Technological Advancements and Key Researchers
The creation of these 3D liver reconstructions benefited significantly from recent innovations in optics, imaging technologies, computational analysis, and chemistry, moving beyond traditional 2D microscopic views.
The lead scientists on this project included Wesley B. Fabyan, Chelsea L. Fortin, and Dorice L. Goune. Senior authors were Kelly Stevens, Rotonya M. Carr (professor of medicine), and Raymond S. W. Yeung (cancer surgeon and professor of surgery).
Insights from Cirrhotic Liver Samples
Tissue samples for the study were obtained from patients undergoing cancer surgery or liver transplants, with some specimens coming from cirrhotic livers. Cirrhosis typically results from persistent damage due to viral infections, metabolic disorders, medications, or alcohol abuse.

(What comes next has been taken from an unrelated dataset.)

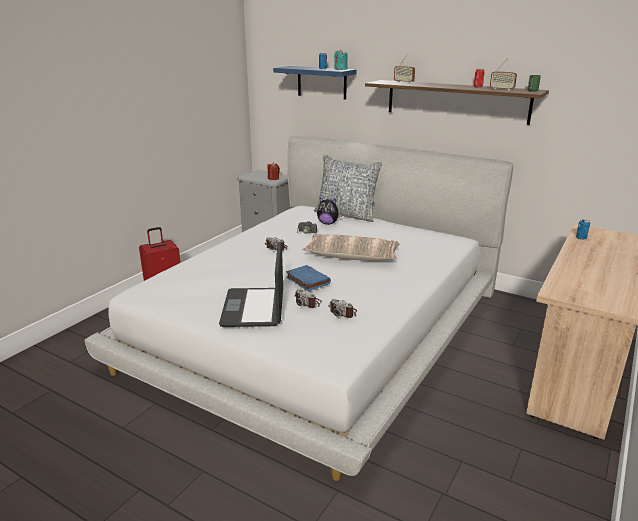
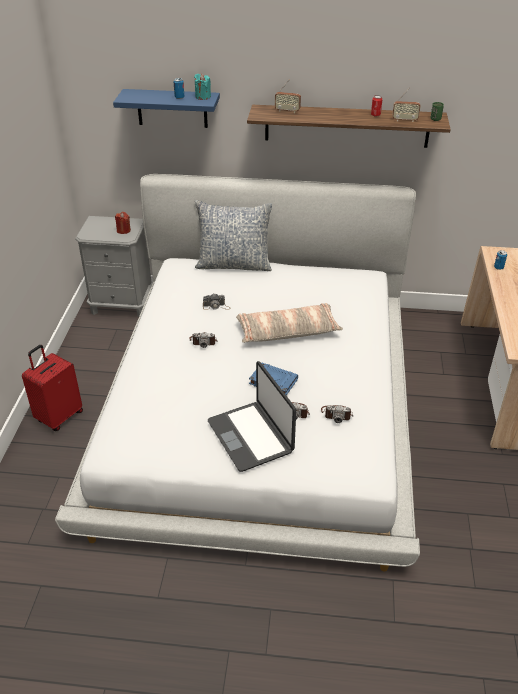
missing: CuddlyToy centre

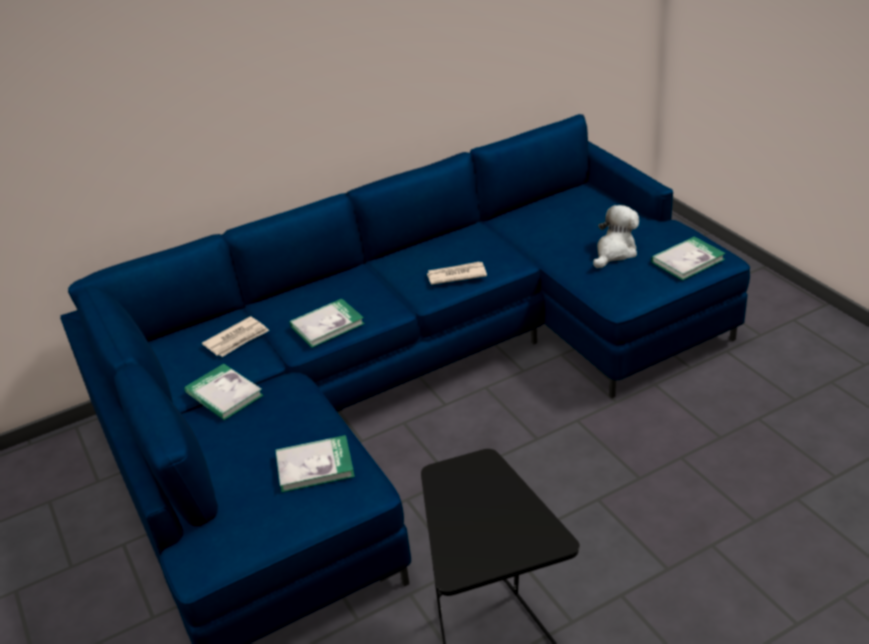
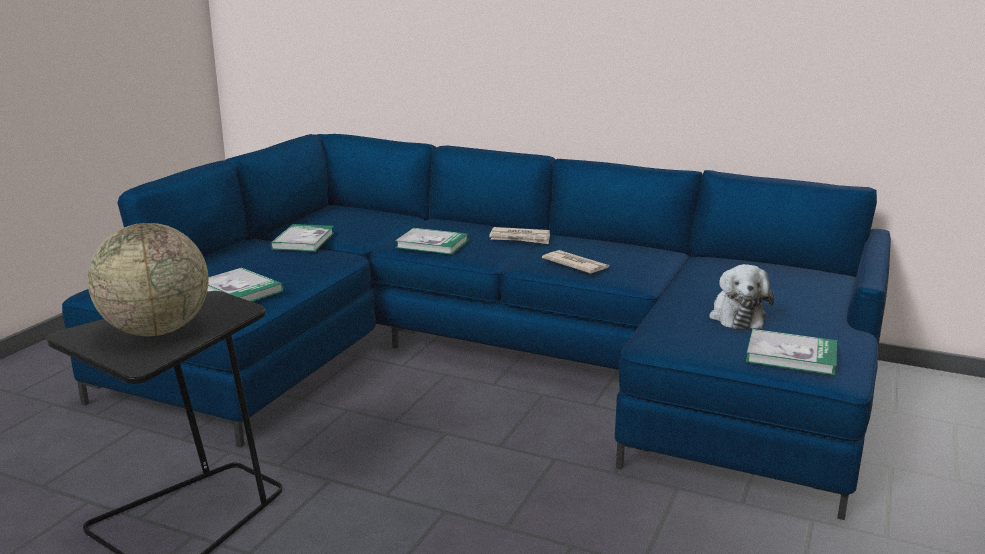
appeared: Globe middle left
relocated: PrintedPaper (no. 1 from left) middle left to centre
spun: CuddlyToy middle right = middle right 90 degrees clockwise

The 3D reconstructions vividly showed that cirrhosis impacts liver architecture in several critical ways:
- Dysregulation of metabolite transport in the sinusoidal zone.
- Reduction in specialized liver cells that help lower ammonia levels.
- Regression of central vein networks.
- Disruption of artery networks.
- Fragmentation of the bile transport network.
These observations collectively suggest a significant shift in the cirrhotic liver's vascular network.
Limitations and Future Directions
A current limitation of the Liver Map pipeline is its inability to capture the entire depth of a human liver lobule. The scientists aim to address this in future advancements.
This pioneering research received funding from multiple sources, including various National Institutes of Health grants, the National Science Foundation, and the Howard Hughes Medical Institute.